Backs Hayes in Cape
In the 1990s, then-Detective E. Marie Hayes first attended the annual training conference for the Mid-Atlantic Association of Women in Law Enforcement (MAAWLE). Hayes paid for her own attendance, used her personal time to attend it, and was drawn to it for both professional and personal development. She was immediately compelled to become part of MAAWLE, was driven to rise up through its leadership, and make it a better organization for everyone.
Hayes did all this while working an extremely demanding full-time job as a county detective, earning rank and expert status in her work, nurturing a strong and solid marriage with husband Lloyd, and raising three children. She knows the meaning of hard work and serving others.
Her best qualities of leadership, integrity and mentoring are long-lived: She successfully lobbied MAAWLE to amend its bylaws to include officers from N.J., Pa. and N.Y. as members, then she rose up in rank within MAAWLE to become president for several terms. She subsequently traveled to training conferences of the IAWP (International Association of Women Police) representing all female officers of the Mid-Atlantic region, and she implemented a framework of protocols for mentoring young officers that’s still utilized by MAAWLE today.
Hayes is a doer, not a watcher; she’s assertive and vocal in politics, just as she was in her 29 year career in police work. She votes on all issues with integrity, with every moral fiber of her being for the benefit of county residents, and she readily articulates the reasoning behind her votes. Those qualities are threatening to some, but they’re exactly the qualities Cape May County so desperately needs.
She readily gives out her cell number and her wide-lens vision for Cape May County over the next decade or so is putting Cape May County on the map in Trenton. Finally.

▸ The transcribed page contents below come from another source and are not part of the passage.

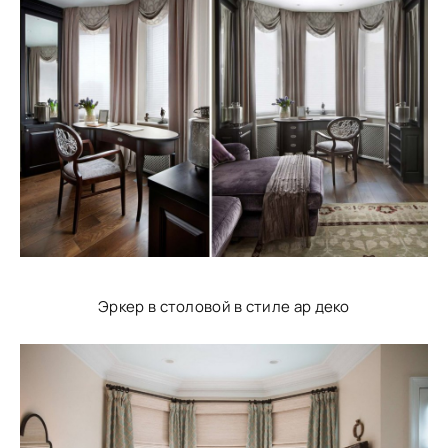
Эркер в столовой в стиле ар деко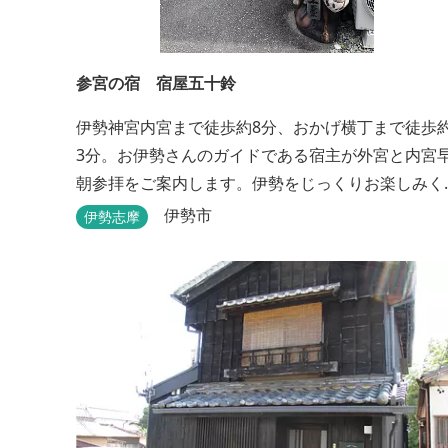
参宮の宿 宿屋五十鈴
伊勢神宮内宮まで徒歩約8分、おかげ横丁まで徒歩
3分。お伊勢さんのガイドである宿主が外宮と内宮
朝参拝をご案内します。伊勢をじっくりお楽しみく
ださい。
伊勢市
伊勢志摩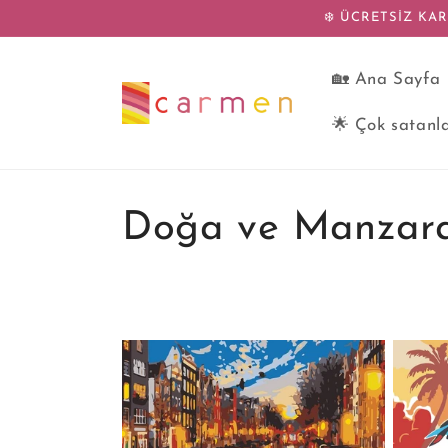
İçeriğe
❄️ ÜCRETSİZ KAR
atla
🏡 Ana Sayfa
🌟 Çok satanl
Doğa ve Manzara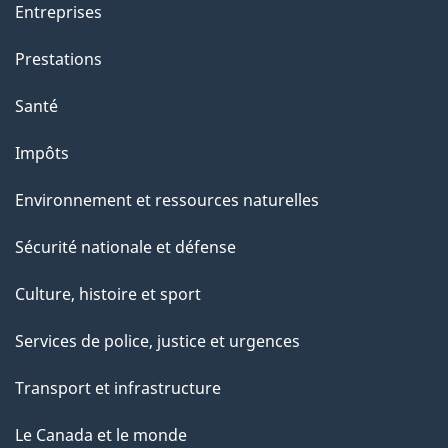
Entreprises
Prestations
Santé
Impôts
Environnement et ressources naturelles
Sécurité nationale et défense
Culture, histoire et sport
Services de police, justice et urgences
Transport et infrastructure
Le Canada et le monde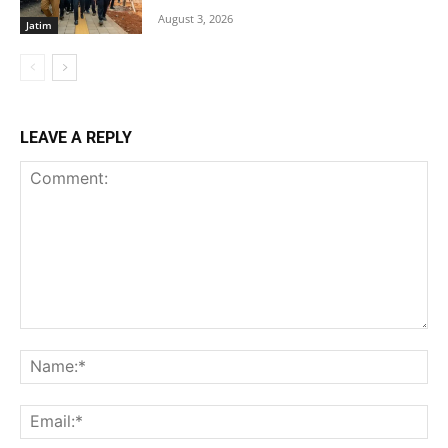
August 3, 2026
Jatim
LEAVE A REPLY
Comment:
Na
Ema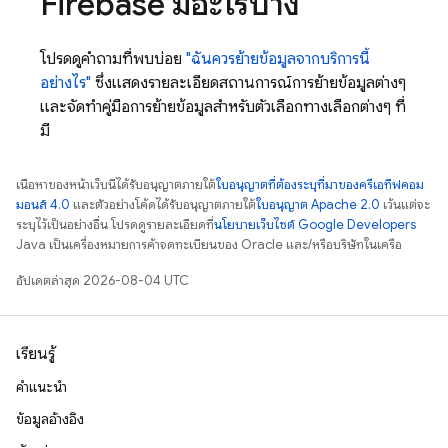
Firebase มีอะไรบ้าง
โปรดดูคำถามที่พบบ่อย
"ฉันควรย้ายข้อมูลจากบริการนี้
อย่างไร"
ซึ่งแสดงรายละเอียดสถานการณ์การย้ายข้อมูลต่างๆ
และจัดทำคู่มือการย้ายข้อมูลสำหรับตัวเลือกทางเลือกต่างๆ ที่
มี
เนื้อหาของหน้าเว็บนี้ได้รับอนุญาตภายใต้
ใบอนุญาตที่ต้องระบุที่มาของครีเอทีฟคอม
มอนส์ 4.0
และตัวอย่างโค้ดได้รับอนุญาตภายใต้
ใบอนุญาต Apache 2.0
เว้นแต่จะ
ระบุไว้เป็นอย่างอื่น โปรดดูรายละเอียดที่
นโยบายเว็บไซต์ Google Developers
Java เป็นเครื่องหมายการค้าจดทะเบียนของ Oracle และ/หรือบริษัทในเครือ
อัปเดตล่าสุด 2026-08-04 UTC
เรียนรู้
คำแนะนำ
ข้อมูลอ้างอิง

Hayes has earned the public’s support in her November re-election for Cape May County freeholder.
Egg Harbor Township
For Korngut for executive
I attended a recent candidate forum for Atlantic County executive and left dissatisfied with Dennis Levinson’s responses on racial issues. From denying unsupported claims of systemic racism to distancing himself from some issues in Atlantic City, and even suggesting questionable law enforcement practices, he showed he is not the candidate for all people.
The Atlantic County executive should be proud to solve issues bigger than balancing a budget. Considering that people of color represent 45% of the residents of Atlantic County, we need someone who understands that when more of us thrive, we all benefit — someone who is going to represent all of us, not just the elite who insist that everything is just fine in Atlantic County. Things are not fine for many residents, and so I’m voting for Susan Korngut on Nov. 5 for the change we need.